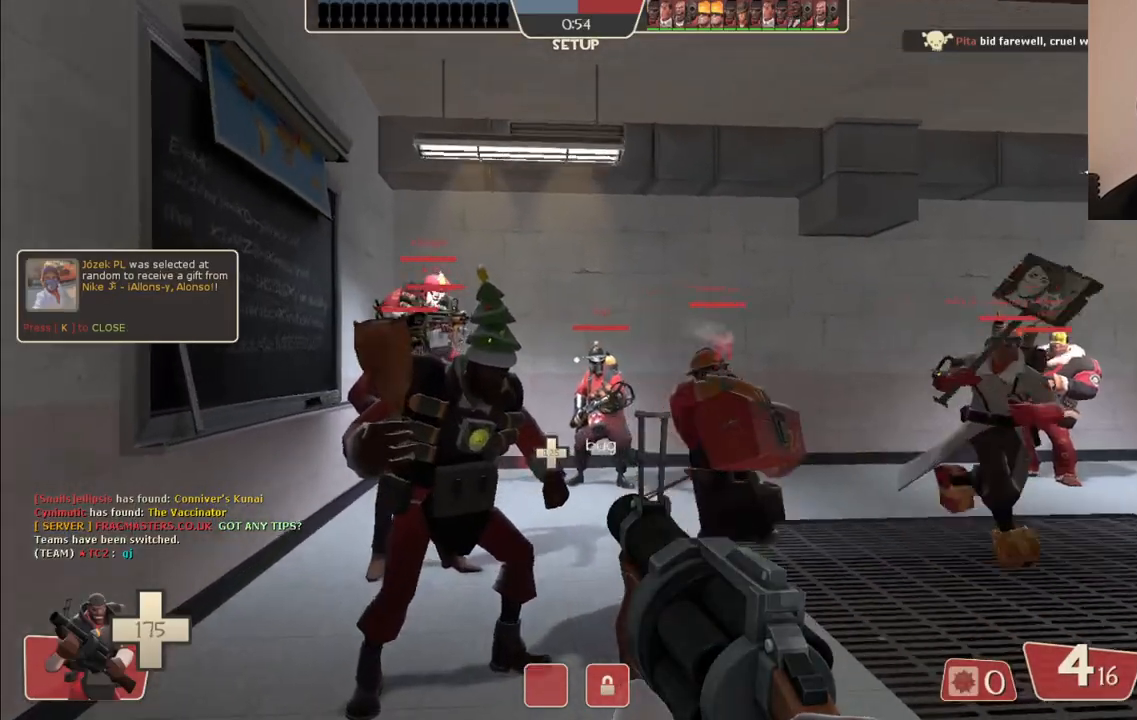
{"buttons": [], "left_stick": "up", "right_stick": "right", "events": [[100, "right_stick", "right"], [317, "right_stick", "center"], [467, "right_stick", "right"]]}
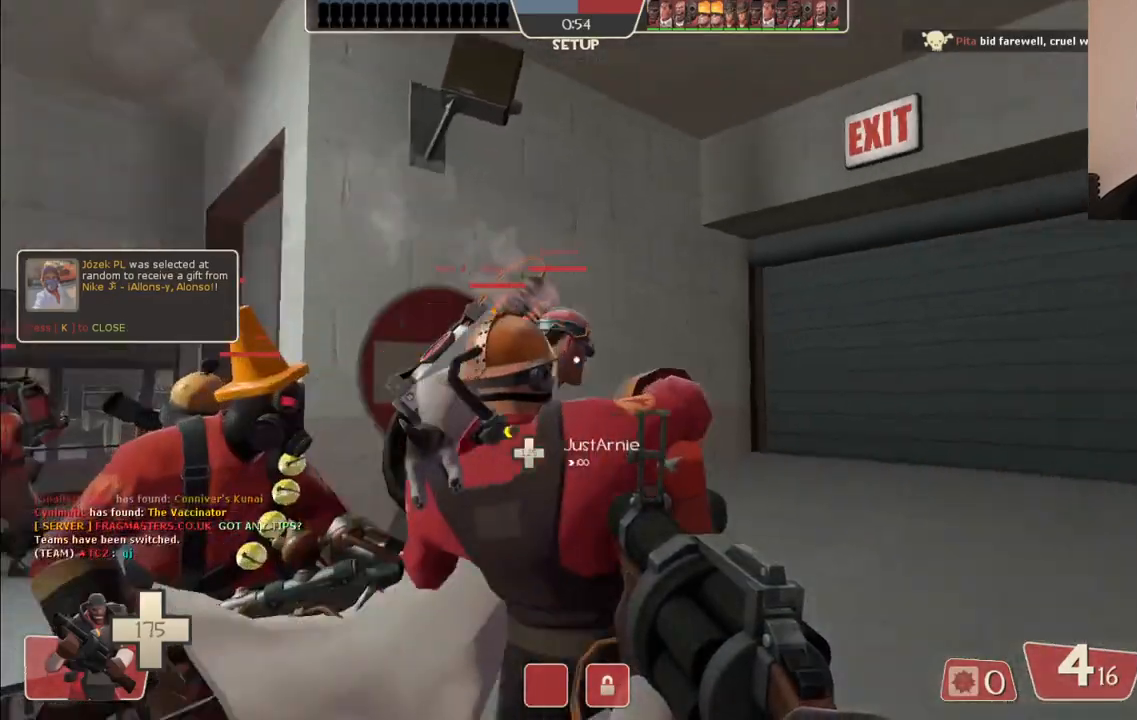
{"buttons": [], "left_stick": "up", "right_stick": "center", "events": [[117, "right_stick", "center"], [300, "right_stick", "right"], [367, "right_stick", "center"]]}
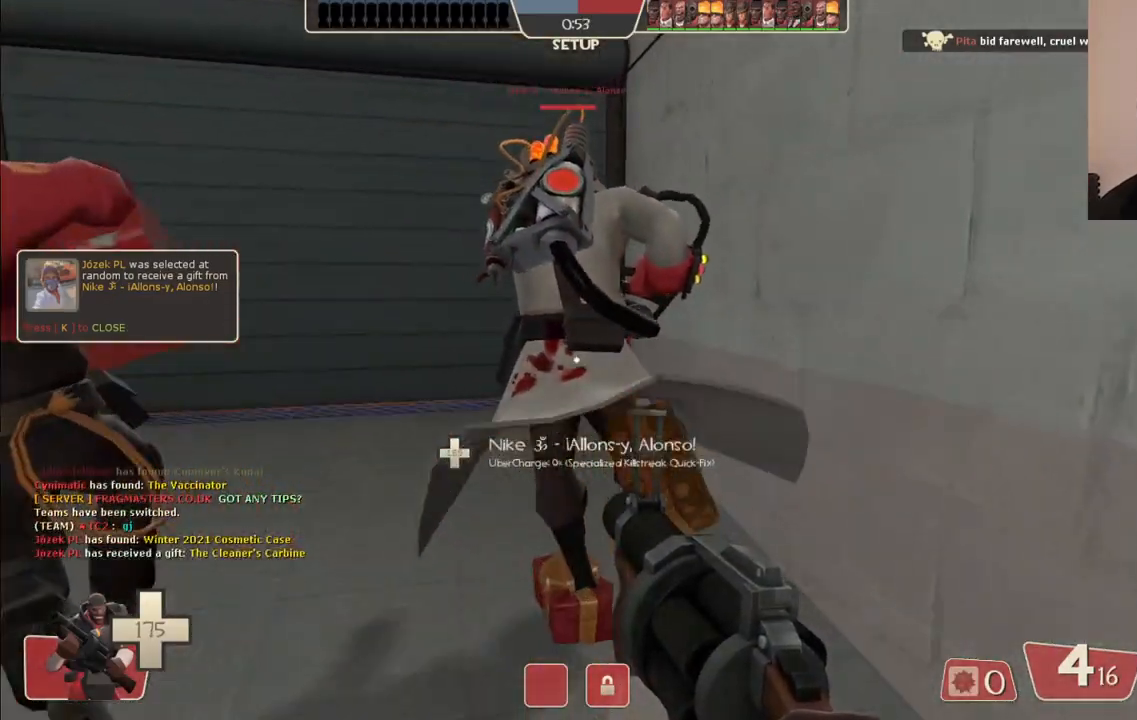
{"buttons": [], "left_stick": "up", "right_stick": "center", "events": []}
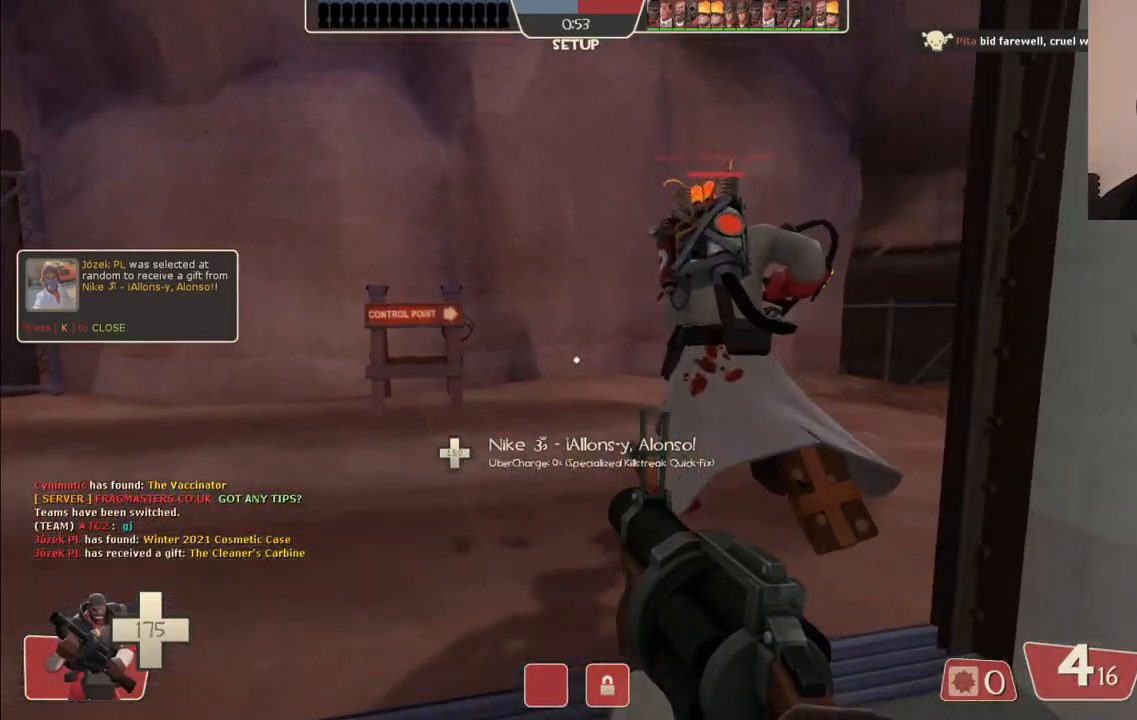
{"buttons": [], "left_stick": "up", "right_stick": "center", "events": [[50, "right_stick", "right"], [217, "right_stick", "center"], [367, "right_stick", "right"], [483, "right_stick", "center"]]}
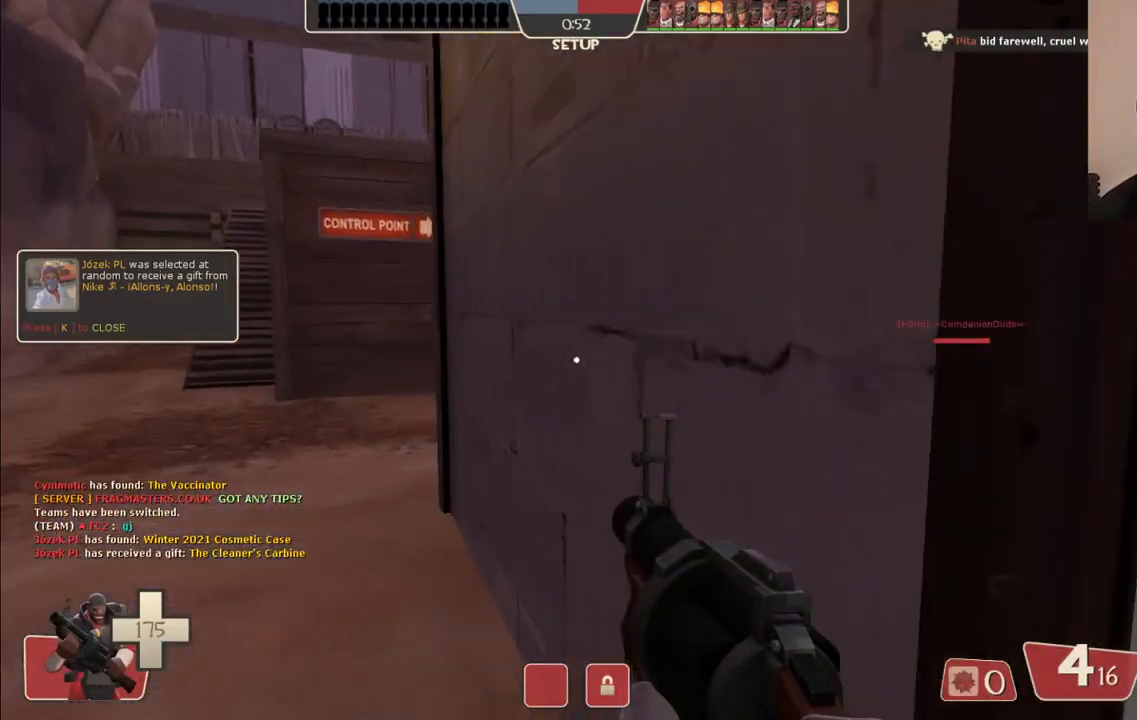
{"buttons": [], "left_stick": "up", "right_stick": "center", "events": [[83, "SQUARE", "down"], [150, "SQUARE", "up"], [217, "SQUARE", "down"], [333, "SQUARE", "up"]]}
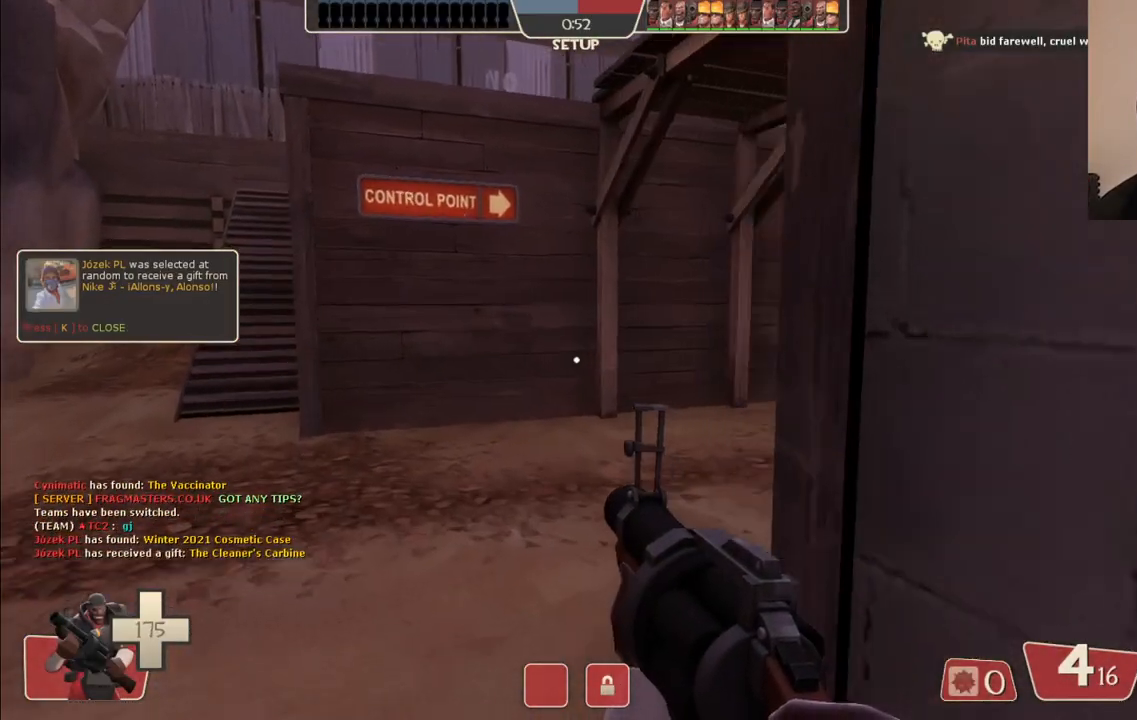
{"buttons": [], "left_stick": "up", "right_stick": "center", "events": [[167, "right_stick", "right"], [317, "right_stick", "center"]]}
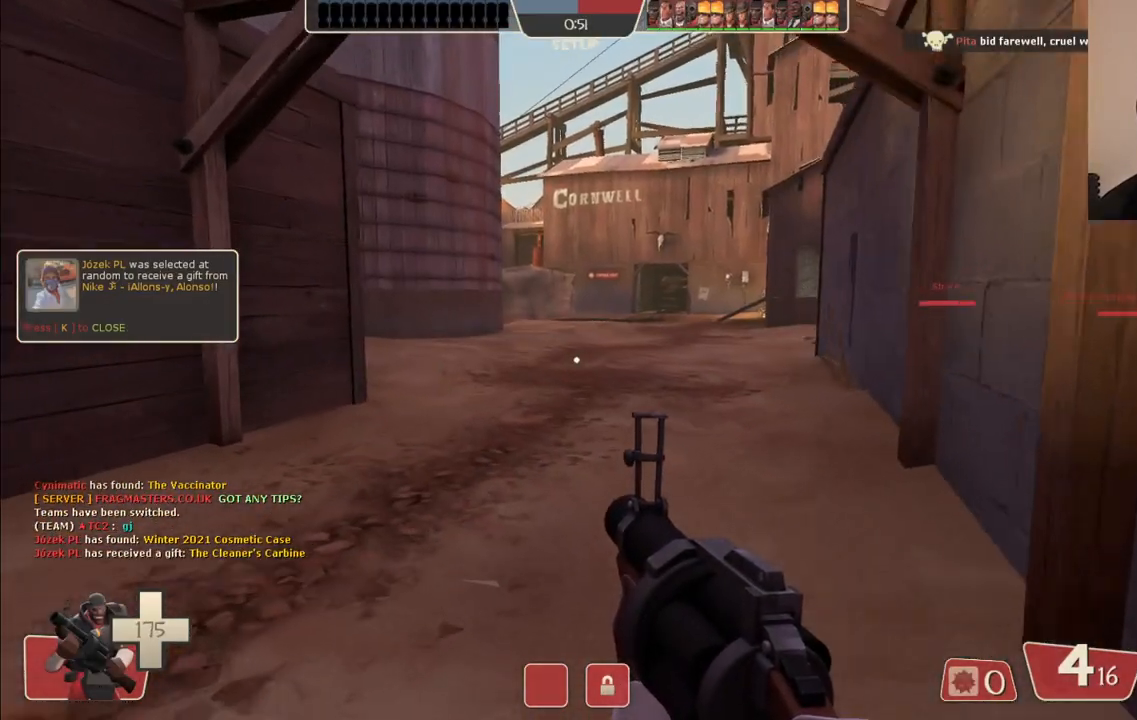
{"buttons": ["SQUARE"], "left_stick": "up", "right_stick": "center", "events": [[83, "left_stick", "center"], [117, "SQUARE", "down"], [183, "SQUARE", "up"], [267, "SQUARE", "down"], [317, "left_stick", "up"], [367, "SQUARE", "up"], [433, "SQUARE", "down"]]}
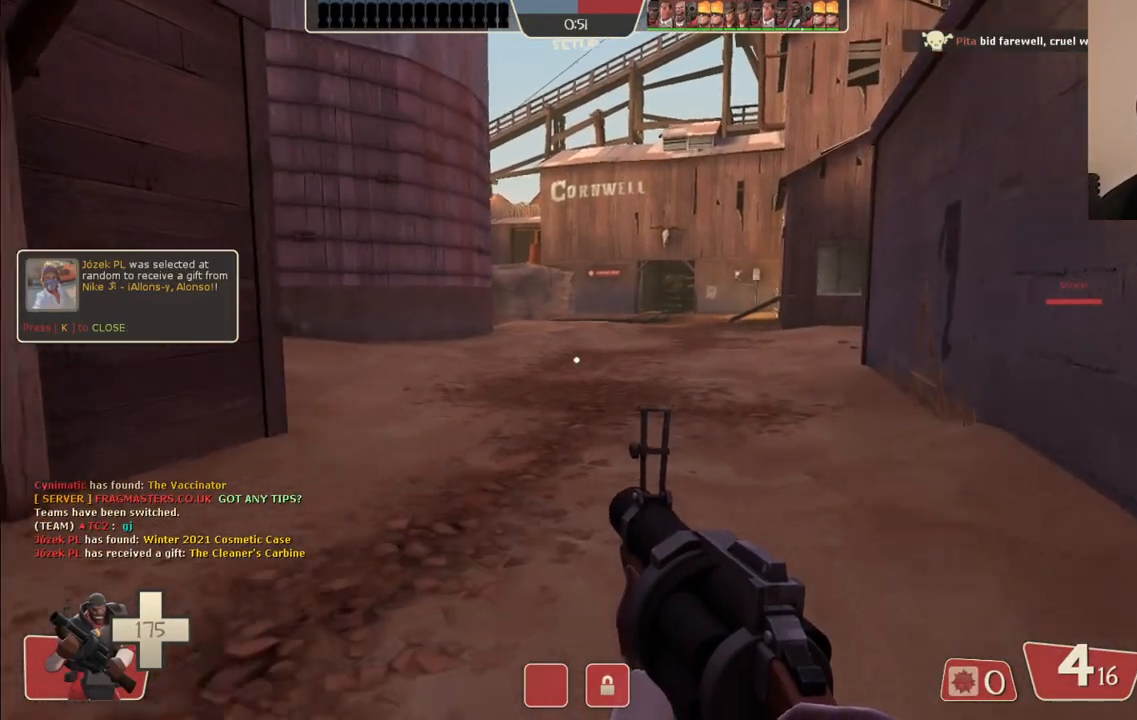
{"buttons": ["SQUARE"], "left_stick": "up", "right_stick": "center", "events": [[17, "SQUARE", "up"], [467, "SQUARE", "down"]]}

** Task description **
Everything in the listing except the pictures must be reproduced exactly.

** Written answer **
{"buttons": [], "left_stick": "up", "right_stick": "right", "events": [[100, "right_stick", "right"], [317, "right_stick", "center"], [467, "right_stick", "right"]]}
{"buttons": [], "left_stick": "up", "right_stick": "center", "events": [[117, "right_stick", "center"], [300, "right_stick", "right"], [367, "right_stick", "center"]]}
{"buttons": [], "left_stick": "up", "right_stick": "center", "events": []}
{"buttons": [], "left_stick": "up", "right_stick": "center", "events": [[50, "right_stick", "right"], [217, "right_stick", "center"], [367, "right_stick", "right"], [483, "right_stick", "center"]]}
{"buttons": [], "left_stick": "up", "right_stick": "center", "events": [[83, "SQUARE", "down"], [150, "SQUARE", "up"], [217, "SQUARE", "down"], [333, "SQUARE", "up"]]}
{"buttons": [], "left_stick": "up", "right_stick": "center", "events": [[167, "right_stick", "right"], [317, "right_stick", "center"]]}
{"buttons": ["SQUARE"], "left_stick": "up", "right_stick": "center", "events": [[83, "left_stick", "center"], [117, "SQUARE", "down"], [183, "SQUARE", "up"], [267, "SQUARE", "down"], [317, "left_stick", "up"], [367, "SQUARE", "up"], [433, "SQUARE", "down"]]}
{"buttons": ["SQUARE"], "left_stick": "up", "right_stick": "center", "events": [[17, "SQUARE", "up"], [467, "SQUARE", "down"]]}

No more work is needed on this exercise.